### Check your understanding
- a) In the head and neck cancer article, rename "PhD" as "Ph.D." in the passage that begins at the words "Sujha Subramanian, PhD, of" and stops after "and neck cancers.".
- b) Answer these questions from the head and neck cancer article:
(i) Cancer registries in which two states were linked with the Medicaid claims?
(ii) How many Medicaid beneficiaries had their diagnosis, treatment and mortality reviewed?
(iii) What share of Medicaid patients died within 12 months of diagnosis?
- c) Resume the head and neck cancer article from the point where it stops.

(RxWiki News) Rates of cancers that develop in the head and neck are growing in the United States and around the world. In part, this increase can be blamed on the human papillomavirus.
A recent study looked at how low income individuals are treated for this disease.
Individuals who had Medicaid insurance were more likely to be diagnosed with more advanced head and neck cancers than people with private insurance.
Race and age also played a role both in treatment and survival.
"If you have trouble swallowing, visit your doctor."
Sujha Subramanian, PhD, of RTI International in Waltham, Massachusetts, and Amy Chen, MD, of the Emory University School of Medicine in Atlanta, examined the treatment and survival of Medicaid patients with head and neck cancers.
The researchers analyzed 2002-2006 Medicaid claims linked with cancer registries in California and Georgia. Diagnosis, treatment and mortality were reviewed for 1,308 Medicaid beneficiaries between the ages 18 to 64 years.
“Prior studies have reported that Medicaid enrollees are more likely to be diagnosed as having late-stage cancers compared with those enrolled in private health plans. In addition, low-income men and women have significantly lower overall survival than those at higher socioeconomic status, even after controlling for stage of diagnosis,” the authors wrote.
This study confirmed these findings, showing the following:
- Less than a third of the patients were diagnosed with early-stage head and neck cancers that are more treatable.
- Almost a third of Medicaid patients died within 12 months of diagnosis.

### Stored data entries
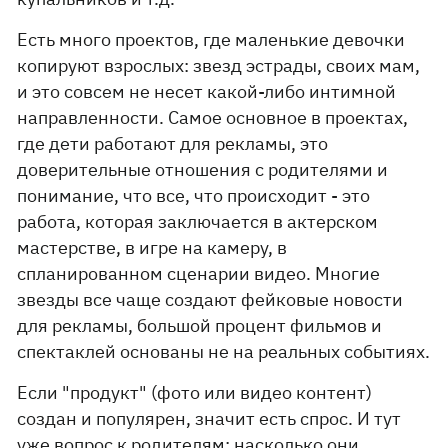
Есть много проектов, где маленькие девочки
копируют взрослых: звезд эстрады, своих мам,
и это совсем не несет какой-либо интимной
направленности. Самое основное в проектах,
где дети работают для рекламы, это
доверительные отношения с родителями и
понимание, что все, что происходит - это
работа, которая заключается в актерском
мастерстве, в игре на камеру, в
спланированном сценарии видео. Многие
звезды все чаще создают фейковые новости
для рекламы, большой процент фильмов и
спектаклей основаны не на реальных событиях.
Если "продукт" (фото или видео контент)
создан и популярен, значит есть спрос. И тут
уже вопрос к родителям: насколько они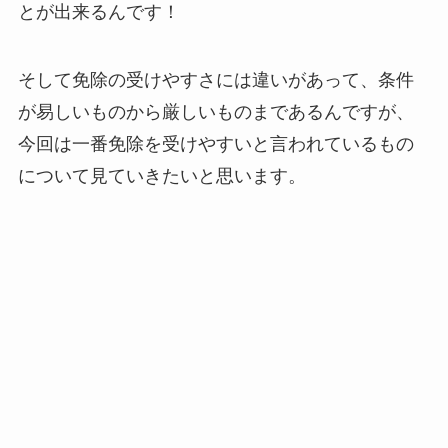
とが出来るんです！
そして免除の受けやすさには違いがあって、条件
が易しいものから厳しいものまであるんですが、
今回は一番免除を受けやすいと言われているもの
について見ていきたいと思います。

--

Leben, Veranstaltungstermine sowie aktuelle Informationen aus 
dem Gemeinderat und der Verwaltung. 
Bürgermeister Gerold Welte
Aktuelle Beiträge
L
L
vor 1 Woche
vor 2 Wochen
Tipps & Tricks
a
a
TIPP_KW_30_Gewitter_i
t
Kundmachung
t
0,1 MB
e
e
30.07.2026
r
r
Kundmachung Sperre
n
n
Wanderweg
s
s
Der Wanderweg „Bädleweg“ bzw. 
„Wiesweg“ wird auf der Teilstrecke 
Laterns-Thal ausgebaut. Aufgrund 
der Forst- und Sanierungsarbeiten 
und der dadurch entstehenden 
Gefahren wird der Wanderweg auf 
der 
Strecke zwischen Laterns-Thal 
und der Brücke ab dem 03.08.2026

### Responses to the exercise
- a)
Sujha Subramanian, Ph.D., of RTI International in Waltham, Massachusetts, and Amy Chen, MD, of the Emory University School of Medicine in Atlanta, examined the treatment and survival of Medicaid patients with head and neck cancers.

- b)
(i) California and Georgia
(ii) 1,308
(iii) Almost a third

- c)
- Black patients were less likely to be treated with surgery and more likely to die than white Medicaid patients.
- Death rates were higher among older individuals and those who were living with some sort of disability.
- California residents who lived for at least a year after diagnosis were about 50 percent less likely to die within 24 months than Georgia residents.
- People who did not receive surgery for tonsil cancer were 2.5 times more likely to die than those whose tonsils were removed.
The authors concluded that socioeconomic status seems to influence the incidence of these cancers for a variety of reasons, including lack of awareness about the cancers and lack of access to screening or early detection.
“Therefore, it is essential that steps are taken to educate this population on the symptoms of these cancers and emphasize the importance of dental checkups to improve early detection of head and neck cancer in this population,” the authors wrote.
This study, funded by National Institute of Dental and Craniofacial Research, was published April 18 in JAMA Otolaryngology-Head & Neck Surgery. No conflicts of interest were disclosed.